#### YOUR INSTRUCTIONS
Rewrite every line of text in the following data as a JSON array of strings, with one string per line and no entries for blank lines.

#### DATA UNDER STUDY
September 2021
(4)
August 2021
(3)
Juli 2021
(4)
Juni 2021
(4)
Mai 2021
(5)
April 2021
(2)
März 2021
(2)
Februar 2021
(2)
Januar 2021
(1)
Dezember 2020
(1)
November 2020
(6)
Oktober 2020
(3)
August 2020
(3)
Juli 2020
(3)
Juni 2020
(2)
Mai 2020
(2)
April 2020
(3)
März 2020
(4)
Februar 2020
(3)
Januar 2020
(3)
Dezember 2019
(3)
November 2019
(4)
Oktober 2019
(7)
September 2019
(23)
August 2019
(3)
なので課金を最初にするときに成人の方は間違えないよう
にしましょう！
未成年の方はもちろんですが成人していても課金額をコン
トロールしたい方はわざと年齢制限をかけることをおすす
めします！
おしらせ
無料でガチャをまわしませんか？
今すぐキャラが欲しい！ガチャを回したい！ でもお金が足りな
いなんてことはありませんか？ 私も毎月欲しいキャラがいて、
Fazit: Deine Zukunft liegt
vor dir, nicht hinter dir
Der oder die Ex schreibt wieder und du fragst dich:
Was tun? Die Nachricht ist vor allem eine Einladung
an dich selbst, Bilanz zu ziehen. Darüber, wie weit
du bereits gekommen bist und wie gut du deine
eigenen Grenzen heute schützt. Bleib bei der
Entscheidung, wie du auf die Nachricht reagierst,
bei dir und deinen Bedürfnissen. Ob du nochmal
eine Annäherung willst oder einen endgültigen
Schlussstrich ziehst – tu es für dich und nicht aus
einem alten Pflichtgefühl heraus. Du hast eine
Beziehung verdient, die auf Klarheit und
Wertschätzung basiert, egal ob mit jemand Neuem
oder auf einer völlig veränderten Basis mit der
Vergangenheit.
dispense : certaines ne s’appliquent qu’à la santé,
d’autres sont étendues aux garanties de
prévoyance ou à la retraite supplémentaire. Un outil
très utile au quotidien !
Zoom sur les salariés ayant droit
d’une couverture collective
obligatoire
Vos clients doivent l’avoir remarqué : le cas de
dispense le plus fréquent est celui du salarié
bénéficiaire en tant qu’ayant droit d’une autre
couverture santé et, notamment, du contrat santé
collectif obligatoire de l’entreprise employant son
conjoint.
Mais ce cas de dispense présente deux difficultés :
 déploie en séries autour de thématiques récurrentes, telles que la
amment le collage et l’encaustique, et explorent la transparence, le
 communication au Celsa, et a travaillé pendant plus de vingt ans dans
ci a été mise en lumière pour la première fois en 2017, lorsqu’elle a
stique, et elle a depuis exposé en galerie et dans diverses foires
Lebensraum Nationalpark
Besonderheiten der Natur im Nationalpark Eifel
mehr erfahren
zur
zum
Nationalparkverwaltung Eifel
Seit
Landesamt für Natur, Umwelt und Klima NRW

#### RESPONSE TO THIS TASK
[
  "September 2021",
  "(4)",
  "August 2021",
  "(3)",
  "Juli 2021",
  "(4)",
  "Juni 2021",
  "(4)",
  "Mai 2021",
  "(5)",
  "April 2021",
  "(2)",
  "März 2021",
  "(2)",
  "Februar 2021",
  "(2)",
  "Januar 2021",
  "(1)",
  "Dezember 2020",
  "(1)",
  "November 2020",
  "(6)",
  "Oktober 2020",
  "(3)",
  "August 2020",
  "(3)",
  "Juli 2020",
  "(3)",
  "Juni 2020",
  "(2)",
  "Mai 2020",
  "(2)",
  "April 2020",
  "(3)",
  "März 2020",
  "(4)",
  "Februar 2020",
  "(3)",
  "Januar 2020",
  "(3)",
  "Dezember 2019",
  "(3)",
  "November 2019",
  "(4)",
  "Oktober 2019",
  "(7)",
  "September 2019",
  "(23)",
  "August 2019",
  "(3)",
  "なので課金を最初にするときに成人の方は間違えないよう",
  "にしましょう！",
  "未成年の方はもちろんですが成人していても課金額をコン",
  "トロールしたい方はわざと年齢制限をかけることをおすす",
  "めします！",
  "おしらせ",
  "無料でガチャをまわしませんか？",
  "今すぐキャラが欲しい！ガチャを回したい！ でもお金が足りな",
  "いなんてことはありませんか？ 私も毎月欲しいキャラがいて、",
  "Fazit: Deine Zukunft liegt",
  "vor dir, nicht hinter dir",
  "Der oder die Ex schreibt wieder und du fragst dich:",
  "Was tun? Die Nachricht ist vor allem eine Einladung",
  "an dich selbst, Bilanz zu ziehen. Darüber, wie weit",
  "du bereits gekommen bist und wie gut du deine",
  "eigenen Grenzen heute schützt. Bleib bei der",
  "Entscheidung, wie du auf die Nachricht reagierst,",
  "bei dir und deinen Bedürfnissen. Ob du nochmal",
  "eine Annäherung willst oder einen endgültigen",
  "Schlussstrich ziehst – tu es für dich und nicht aus",
  "einem alten Pflichtgefühl heraus. Du hast eine",
  "Beziehung verdient, die auf Klarheit und",
  "Wertschätzung basiert, egal ob mit jemand Neuem",
  "oder auf einer völlig veränderten Basis mit der",
  "Vergangenheit.",
  "dispense : certaines ne s’appliquent qu’à la santé,",
  "d’autres sont étendues aux garanties de",
  "prévoyance ou à la retraite supplémentaire. Un outil",
  "très utile au quotidien !",
  "Zoom sur les salariés ayant droit",
  "d’une couverture collective",
  "obligatoire",
  "Vos clients doivent l’avoir remarqué : le cas de",
  "dispense le plus fréquent est celui du salarié",
  "bénéficiaire en tant qu’ayant droit d’une autre",
  "couverture santé et, notamment, du contrat santé",
  "collectif obligatoire de l’entreprise employant son",
  "conjoint.",
  "Mais ce cas de dispense présente deux difficultés :",
  " déploie en séries autour de thématiques récurrentes, telles que la",
  "amment le collage et l’encaustique, et explorent la transparence, le",
  " communication au Celsa, et a travaillé pendant plus de vingt ans dans",
  "ci a été mise en lumière pour la première fois en 2017, lorsqu’elle a",
  "stique, et elle a depuis exposé en galerie et dans diverses foires",
  "Lebensraum Nationalpark",
  "Besonderheiten der Natur im Nationalpark Eifel",
  "mehr erfahren",
  "zur",
  "zum",
  "Nationalparkverwaltung Eifel",
  "Seit",
  "Landesamt für Natur, Umwelt und Klima NRW"
]